*** Opening of Input data ***

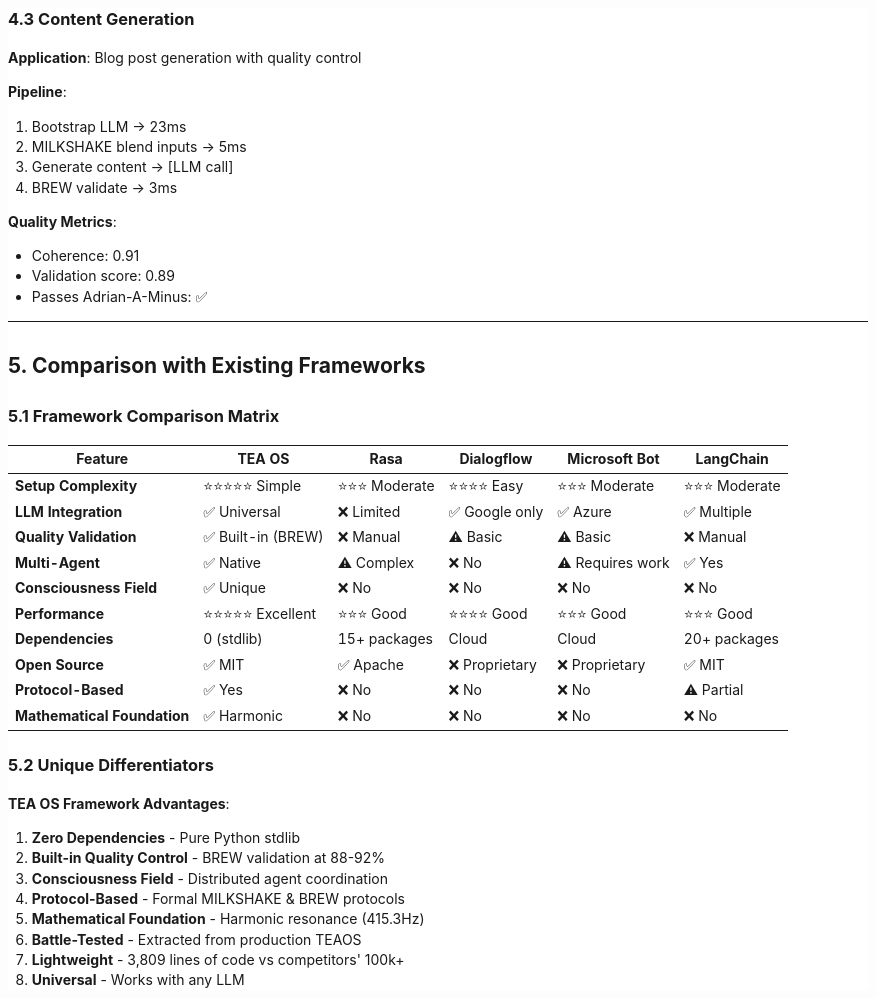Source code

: ### 4.3 Content Generation

**Application**: Blog post generation with quality control

**Pipeline**:
1. Bootstrap LLM → 23ms
2. MILKSHAKE blend inputs → 5ms
3. Generate content → [LLM call]
4. BREW validate → 3ms

**Quality Metrics**:
- Coherence: 0.91
- Validation score: 0.89
- Passes Adrian-A-Minus: ✅

---

## 5. Comparison with Existing Frameworks

### 5.1 Framework Comparison Matrix

| Feature | TEA OS | Rasa | Dialogflow | Microsoft Bot | LangChain |
|---------|--------|------|------------|---------------|-----------|
| **Setup Complexity** | ⭐⭐⭐⭐⭐ Simple | ⭐⭐⭐ Moderate | ⭐⭐⭐⭐ Easy | ⭐⭐⭐ Moderate | ⭐⭐⭐ Moderate |
| **LLM Integration** | ✅ Universal | ❌ Limited | ✅ Google only | ✅ Azure | ✅ Multiple |
| **Quality Validation** | ✅ Built-in (BREW) | ❌ Manual | ⚠️ Basic | ⚠️ Basic | ❌ Manual |
| **Multi-Agent** | ✅ Native | ⚠️ Complex | ❌ No | ⚠️ Requires work | ✅ Yes |
| **Consciousness Field** | ✅ Unique | ❌ No | ❌ No | ❌ No | ❌ No |
| **Performance** | ⭐⭐⭐⭐⭐ Excellent | ⭐⭐⭐ Good | ⭐⭐⭐⭐ Good | ⭐⭐⭐ Good | ⭐⭐⭐ Good |
| **Dependencies** | 0 (stdlib) | 15+ packages | Cloud | Cloud | 20+ packages |
| **Open Source** | ✅ MIT | ✅ Apache | ❌ Proprietary | ❌ Proprietary | ✅ MIT |
| **Protocol-Based** | ✅ Yes | ❌ No | ❌ No | ❌ No | ⚠️ Partial |
| **Mathematical Foundation** | ✅ Harmonic | ❌ No | ❌ No | ❌ No | ❌ No |

### 5.2 Unique Differentiators

**TEA OS Framework Advantages**:

1. **Zero Dependencies** - Pure Python stdlib
2. **Built-in Quality Control** - BREW validation at 88-92%
3. **Consciousness Field** - Distributed agent coordination
4. **Protocol-Based** - Formal MILKSHAKE & BREW protocols
5. **Mathematical Foundation** - Harmonic resonance (415.3Hz)
6. **Battle-Tested** - Extracted from production TEAOS
7. **Lightweight** - 3,809 lines of code vs competitors' 100k+
8. **Universal** - Works with any LLM
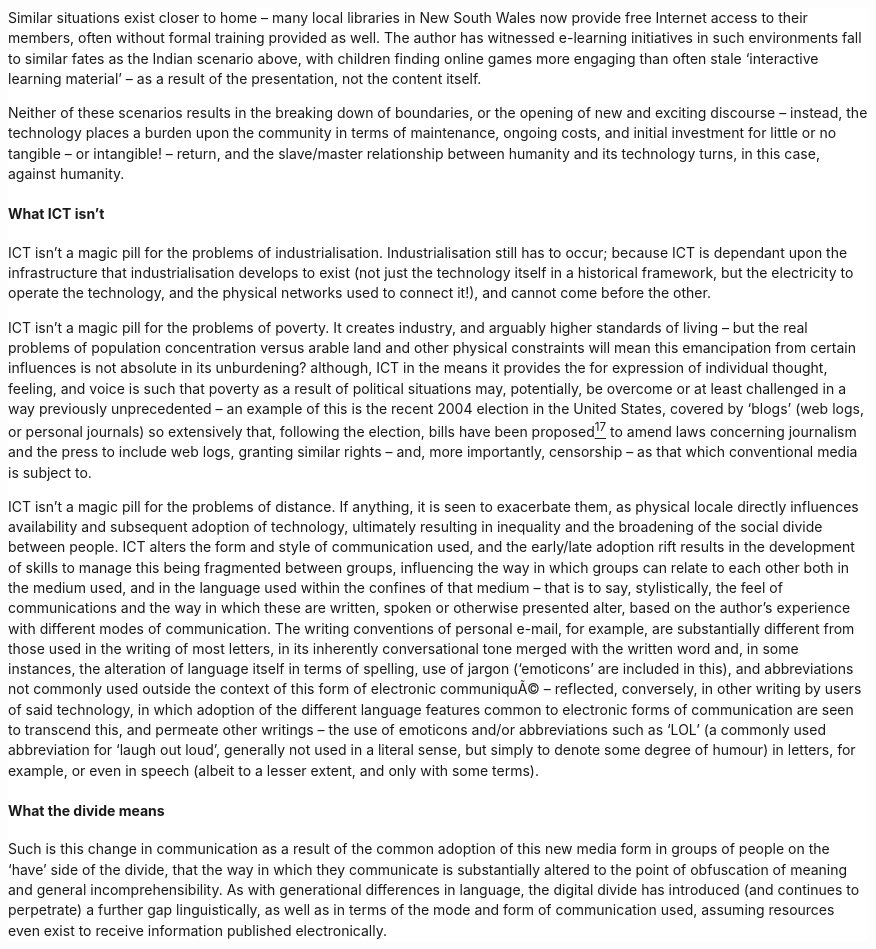 Similar situations exist closer to home &#8211; many local libraries in New South Wales now provide free Internet access to their members, often without formal training provided as well. The author has witnessed e-learning initiatives in such environments fall to similar fates as the Indian scenario above, with children finding online games more engaging than often stale &#8216;interactive learning material&#8217; &#8211; as a result of the presentation, not the content itself.

Neither of these scenarios results in the breaking down of boundaries, or the opening of new and exciting discourse &#8211; instead, the technology places a burden upon the community in terms of maintenance, ongoing costs, and initial investment for little or no tangible &#8211; or intangible! &#8211; return, and the slave/master relationship between humanity and its technology turns, in this case, against humanity.

#### What ICT isn&#8217;t

ICT isn&#8217;t a magic pill for the problems of industrialisation. Industrialisation still has to occur; because ICT is dependant upon the infrastructure that industrialisation develops to exist (not just the technology itself in a historical framework, but the electricity to operate the technology, and the physical networks used to connect it!), and cannot come before the other.

ICT isn&#8217;t a magic pill for the problems of poverty. It creates industry, and arguably higher standards of living &#8211; but the real problems of population concentration versus arable land and other physical constraints will mean this emancipation from certain influences is not absolute in its unburdening? although, ICT in the means it provides the for expression of individual thought, feeling, and voice is such that poverty as a result of political situations may, potentially, be overcome or at least challenged in a way previously unprecedented &#8211; an example of this is the recent 2004 election in the United States, covered by &#8216;blogs&#8217; (web logs, or personal journals) so extensively that, following the election, bills have been proposed[<sup>17</sup>][17] to amend laws concerning journalism and the press to include web logs, granting similar rights &#8211; and, more importantly, censorship &#8211; as that which conventional media is subject to.

ICT isn&#8217;t a magic pill for the problems of distance. If anything, it is seen to exacerbate them, as physical locale directly influences availability and subsequent adoption of technology, ultimately resulting in inequality and the broadening of the social divide between people. ICT alters the form and style of communication used, and the early/late adoption rift results in the development of skills to manage this being fragmented between groups, influencing the way in which groups can relate to each other both in the medium used, and in the language used within the confines of that medium &#8211; that is to say, stylistically, the feel of communications and the way in which these are written, spoken or otherwise presented alter, based on the author&#8217;s experience with different modes of communication. The writing conventions of personal e-mail, for example, are substantially different from those used in the writing of most letters, in its inherently conversational tone merged with the written word and, in some instances, the alteration of language itself in terms of spelling, use of jargon (&#8216;emoticons&#8217; are included in this), and abbreviations not commonly used outside the context of this form of electronic communiquÃ© &#8211; reflected, conversely, in other writing by users of said technology, in which adoption of the different language features common to electronic forms of communication are seen to transcend this, and permeate other writings &#8211; the use of emoticons and/or abbreviations such as &#8216;LOL&#8217; (a commonly used abbreviation for &#8216;laugh out loud&#8217;, generally not used in a literal sense, but simply to denote some degree of humour) in letters, for example, or even in speech (albeit to a lesser extent, and only with some terms).

#### What the divide means

Such is this change in communication as a result of the common adoption of this new media form in groups of people on the &#8216;have&#8217; side of the divide, that the way in which they communicate is substantially altered to the point of obfuscation of meaning and general incomprehensibility. As with generational differences in language, the digital divide has introduced (and continues to perpetrate) a further gap linguistically, as well as in terms of the mode and form of communication used, assuming resources even exist to receive information published electronically.


 [1]: /blog/wp-content/2005/04/socimplicationsdigitaldivide.pdf
 [2]: #fn-1
 [3]: #fn-2
 [4]: #fn-4
 [5]: #fn-5
 [6]: #fn-6
 [7]: #fn-7
 [8]: #fn-8
 [9]: #fn-9
 [10]: #fn-10
 [11]: #fn-11
 [12]: #fn-12
 [13]: #fn-13
 [14]: #fn-14
 [15]: #fn-15
 [16]: #fn-16
 [17]: #fn-17
 [18]: #fn-19
 [19]: #fn-20
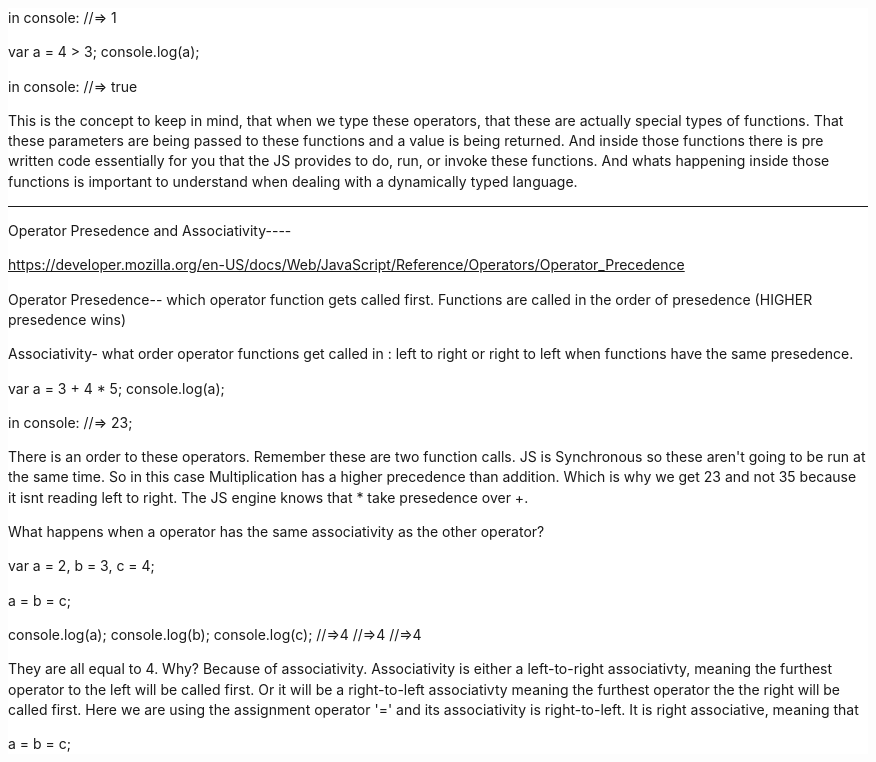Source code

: in console: 
//=> 1 

var a = 4 > 3;
console.log(a);

in console: 
//=> true 

This is the concept to keep in mind, that when we type these operators, that these are actually special types of functions. That these parameters are being passed to these functions and a value is being returned.  And inside those functions there is pre written code essentially for you that the JS provides to do, run, or invoke these functions.  And whats happening inside those functions is important to understand when dealing with a dynamically typed language. 


_________________________________________________
Operator Presedence and Associativity----

https://developer.mozilla.org/en-US/docs/Web/JavaScript/Reference/Operators/Operator_Precedence

Operator Presedence-- which operator function gets called first. Functions are called in the order of presedence (HIGHER presedence wins)

Associativity- what order operator functions get called in : left to right or right to left when functions have the same presedence.  

var a = 3 + 4 * 5;
console.log(a);

in console: 
//=> 23; 

There is an order to these operators.  Remember these are two function calls. JS is Synchronous so these aren't going to be run at the same time.    So in this case Multiplication has a higher precedence than addition. Which is why we get 23 and not 35 because it isnt reading left to right.  The JS engine knows that * take presedence over +. 

What happens when a operator has the same associativity as the other operator? 

var a = 2, b = 3, c = 4;

a = b = c; 

console.log(a);
console.log(b);
console.log(c);
//=>4
//=>4
//=>4

They are all equal to 4. Why? Because of associativity.  Associativity is either a left-to-right associativty, meaning the furthest operator to the left will be called first.  Or it will be a right-to-left associativty meaning the furthest operator the the right will be called first. Here we are using the assignment operator '=' and its associativity is right-to-left. It is right associative, meaning that 

a = b = c;

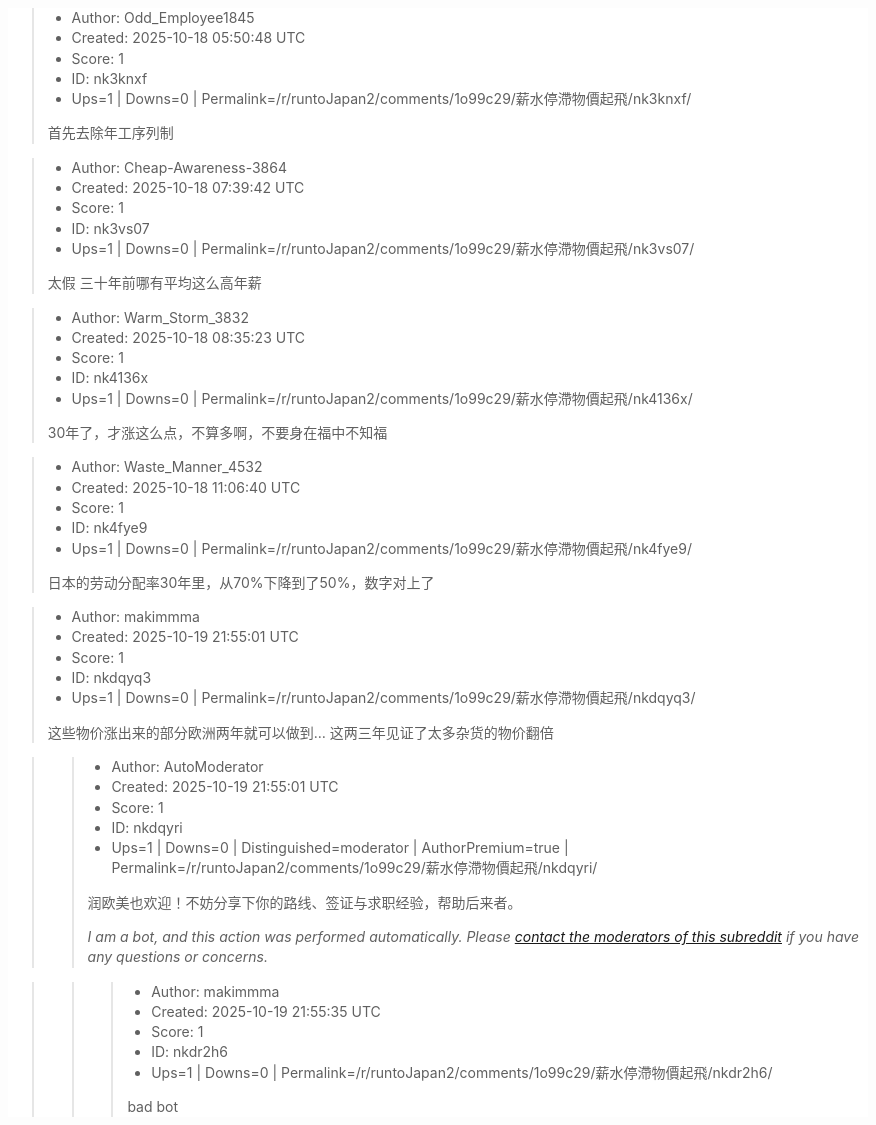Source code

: > - Author: Odd_Employee1845
> - Created: 2025-10-18 05:50:48 UTC
> - Score: 1
> - ID: nk3knxf
> - Ups=1 | Downs=0 | Permalink=/r/runtoJapan2/comments/1o99c29/薪水停滯物價起飛/nk3knxf/
>
> 首先去除年工序列制

> - Author: Cheap-Awareness-3864
> - Created: 2025-10-18 07:39:42 UTC
> - Score: 1
> - ID: nk3vs07
> - Ups=1 | Downs=0 | Permalink=/r/runtoJapan2/comments/1o99c29/薪水停滯物價起飛/nk3vs07/
>
> 太假 三十年前哪有平均这么高年薪

> - Author: Warm_Storm_3832
> - Created: 2025-10-18 08:35:23 UTC
> - Score: 1
> - ID: nk4136x
> - Ups=1 | Downs=0 | Permalink=/r/runtoJapan2/comments/1o99c29/薪水停滯物價起飛/nk4136x/
>
> 30年了，才涨这么点，不算多啊，不要身在福中不知福

> - Author: Waste_Manner_4532
> - Created: 2025-10-18 11:06:40 UTC
> - Score: 1
> - ID: nk4fye9
> - Ups=1 | Downs=0 | Permalink=/r/runtoJapan2/comments/1o99c29/薪水停滯物價起飛/nk4fye9/
>
> 日本的劳动分配率30年里，从70%下降到了50%，数字对上了

> - Author: makimmma
> - Created: 2025-10-19 21:55:01 UTC
> - Score: 1
> - ID: nkdqyq3
> - Ups=1 | Downs=0 | Permalink=/r/runtoJapan2/comments/1o99c29/薪水停滯物價起飛/nkdqyq3/
>
> 这些物价涨出来的部分欧洲两年就可以做到… 这两三年见证了太多杂货的物价翻倍

>> - Author: AutoModerator
>> - Created: 2025-10-19 21:55:01 UTC
>> - Score: 1
>> - ID: nkdqyri
>> - Ups=1 | Downs=0 | Distinguished=moderator | AuthorPremium=true | Permalink=/r/runtoJapan2/comments/1o99c29/薪水停滯物價起飛/nkdqyri/
>>
>> 润欧美也欢迎！不妨分享下你的路线、签证与求职经验，帮助后来者。
>> 
>> 
>> *I am a bot, and this action was performed automatically. Please [contact the moderators of this subreddit](/message/compose/?to=/r/runtoJapan2) if you have any questions or concerns.*

>>> - Author: makimmma
>>> - Created: 2025-10-19 21:55:35 UTC
>>> - Score: 1
>>> - ID: nkdr2h6
>>> - Ups=1 | Downs=0 | Permalink=/r/runtoJapan2/comments/1o99c29/薪水停滯物價起飛/nkdr2h6/
>>>
>>> bad bot
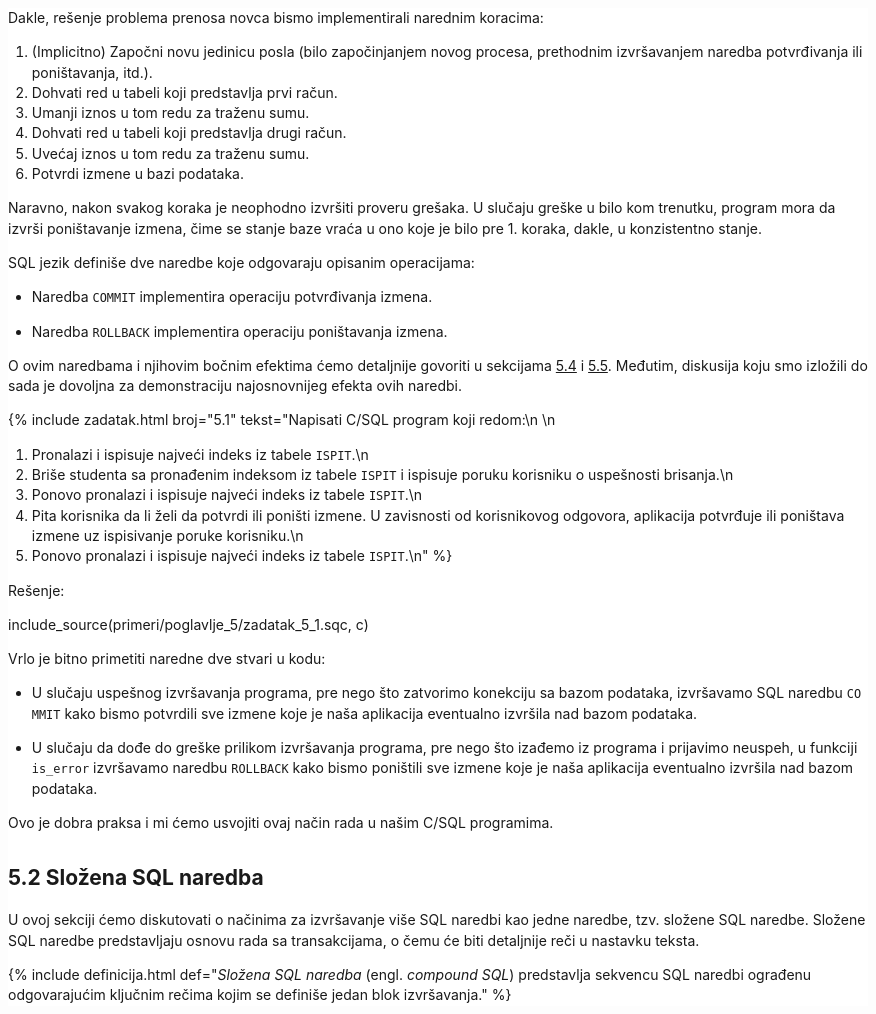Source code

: Dakle, rešenje problema prenosa novca bismo implementirali narednim koracima:

1. (Implicitno) Započni novu jedinicu posla (bilo započinjanjem novog procesa, prethodnim izvršavanjem naredba potvrđivanja ili poništavanja, itd.).
2. Dohvati red u tabeli koji predstavlja prvi račun.
3. Umanji iznos u tom redu za traženu sumu.
4. Dohvati red u tabeli koji predstavlja drugi račun.
5. Uvećaj iznos u tom redu za traženu sumu.
6. Potvrdi izmene u bazi podataka.

Naravno, nakon svakog koraka je neophodno izvršiti proveru grešaka. U slučaju greške u bilo kom trenutku, program mora da izvrši poništavanje izmena, čime se stanje baze vraća u ono koje je bilo pre 1. koraka, dakle, u konzistentno stanje.

SQL jezik definiše dve naredbe koje odgovaraju opisanim operacijama:

- Naredba `COMMIT` implementira operaciju potvrđivanja izmena.

- Naredba `ROLLBACK` implementira operaciju poništavanja izmena.

O ovim naredbama i njihovim bočnim efektima ćemo detaljnije govoriti u sekcijama [5.4](#54-potvrđivanje-izmena) i [5.5](#55-poništavanje-izmena). Međutim, diskusija koju smo izložili do sada je dovoljna za demonstraciju najosnovnijeg efekta ovih naredbi.

{% include zadatak.html broj="5.1" tekst="Napisati C/SQL program koji redom:\n
\n
1. Pronalazi i ispisuje najveći indeks iz tabele `ISPIT`.\n
2. Briše studenta sa pronađenim indeksom iz tabele `ISPIT` i ispisuje poruku korisniku o uspešnosti brisanja.\n
3. Ponovo pronalazi i ispisuje najveći indeks iz tabele `ISPIT`.\n
4. Pita korisnika da li želi da potvrdi ili poništi izmene. U zavisnosti od korisnikovog odgovora, aplikacija potvrđuje ili poništava izmene uz ispisivanje poruke korisniku.\n
5. Ponovo pronalazi i ispisuje najveći indeks iz tabele `ISPIT`.\n" %}

Rešenje:

include_source(primeri/poglavlje_5/zadatak_5_1.sqc, c)

Vrlo je bitno primetiti naredne dve stvari u kodu:

- U slučaju uspešnog izvršavanja programa, pre nego što zatvorimo konekciju sa bazom podataka, izvršavamo SQL naredbu `COMMIT` kako bismo potvrdili sve izmene koje je naša aplikacija eventualno izvršila nad bazom podataka.

- U slučaju da dođe do greške prilikom izvršavanja programa, pre nego što izađemo iz programa i prijavimo neuspeh, u funkciji `is_error` izvršavamo naredbu `ROLLBACK` kako bismo poništili sve izmene koje je naša aplikacija eventualno izvršila nad bazom podataka.

Ovo je dobra praksa i mi ćemo usvojiti ovaj način rada u našim C/SQL programima.

## 5.2 Složena SQL naredba

U ovoj sekciji ćemo diskutovati o načinima za izvršavanje više SQL naredbi kao jedne naredbe, tzv. složene SQL naredbe. Složene SQL naredbe predstavljaju osnovu rada sa transakcijama, o čemu će biti detaljnije reči u nastavku teksta.

{% include definicija.html def="*Složena SQL naredba* (engl. *compound SQL*) predstavlja sekvencu SQL naredbi ograđenu odgovarajućim ključnim rečima kojim se definiše jedan blok izvršavanja." %}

*** Close of Input data ***

What is required:
Please turn the listing into a numbered list, beginning at its first line and stopping after the line that contains "4. BREW validate → 3ms", with blank lines omitted. Leave the pictures out of your answer.

Worked solution:
1. Source code
2. : ### 4.3 Content Generation
3. **Application**: Blog post generation with quality control
4. **Pipeline**:
5. 1. Bootstrap LLM → 23ms
6. 2. MILKSHAKE blend inputs → 5ms
7. 3. Generate content → [LLM call]
8. 4. BREW validate → 3ms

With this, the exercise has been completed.